#### Material for this task
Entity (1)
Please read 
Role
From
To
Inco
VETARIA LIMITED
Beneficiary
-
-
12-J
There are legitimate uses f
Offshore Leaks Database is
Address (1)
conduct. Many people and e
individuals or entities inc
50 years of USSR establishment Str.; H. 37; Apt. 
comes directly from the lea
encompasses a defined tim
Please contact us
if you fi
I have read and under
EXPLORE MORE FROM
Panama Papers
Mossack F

#### Exercise requirements
Restate the data above word for word, please.

#### Reply
Entity (1)
Please read 
Role
From
To
Inco
VETARIA LIMITED
Beneficiary
-
-
12-J
There are legitimate uses f
Offshore Leaks Database is
Address (1)
conduct. Many people and e
individuals or entities inc
50 years of USSR establishment Str.; H. 37; Apt. 
comes directly from the lea
encompasses a defined tim
Please contact us
if you fi
I have read and under
EXPLORE MORE FROM
Panama Papers
Mossack F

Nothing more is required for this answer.